The existing Amman Express data had to be cleansed and brought together in a data lake, a flexible, centralized platform for storing all types of data. Axiom worked with over eight Amman Express teams to migrate their data and add meta-tags, improving its usability.
The AI installation project on the Google Vertex AI platform involved containerizing the AI, ensuring its operability within the secured bounds of their Google Cloud instance. The subsequent phase involved developing an orchestration layer, empowering the AI to emulate a data analyst adept at addressing franchisees' data queries. The project culminated in an AI system that responded to franchisee inquiries with high precision and speed.
A training program for franchisees and corporate staff was rolled out 30 days before launch, focusing on introducing the new application, core AI and NLP concepts, interacting with the AI, customizing the dashboard, and providing feedback to the AI. Hands-on workshops and ongoing support ensured users were equipped to effectively use the application.
Impact on Franchisees: Franchisees gained significantly faster access to data, enabling them to make better business decisions. Initial skepticism transformed into enthusiasm as they engaged with data more confidently.
Impact on Data Analyst Team: The data analyst team was freed from routine query generation and data retrieval, allowing them to focus on deep-dive analysis and strategic initiatives. Analysts moved into a more advisory role, fine-tuning insights and guiding franchisees in understanding complex data trends.
Impact on Business Intelligence Team: The BI team became more agile, allowing them to collaborate more effectively with franchisees and tailor intelligence reports to address specific needs.
Impact on Overall Business: Streamlined decision-making, based on accurate and swift data interpretation, became the norm in several key areas. Franchisees, with direct access to customized insights, could drive local innovations. A follow-up internal study found tighter alignment between operational efficiency and strategic goals, with the AI assistant playing a central role.

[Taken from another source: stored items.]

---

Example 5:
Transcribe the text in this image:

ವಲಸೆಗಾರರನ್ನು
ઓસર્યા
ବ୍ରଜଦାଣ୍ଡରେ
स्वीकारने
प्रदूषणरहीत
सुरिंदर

The successful implementation of generative AI at Amman Express highlights the potential of AI in the QSR industry. Key takeaways include empowering franchisees with data access and informed decision-making, enhancing data analytics by automating tasks and freeing up human expertise, improving collaboration between franchisors and franchisees, and creating dynamic business intelligence for faster, more responsive decision-making. As AI technology continues to evolve, QSRs that embrace its potential will be well-positioned to thrive in a competitive landscape.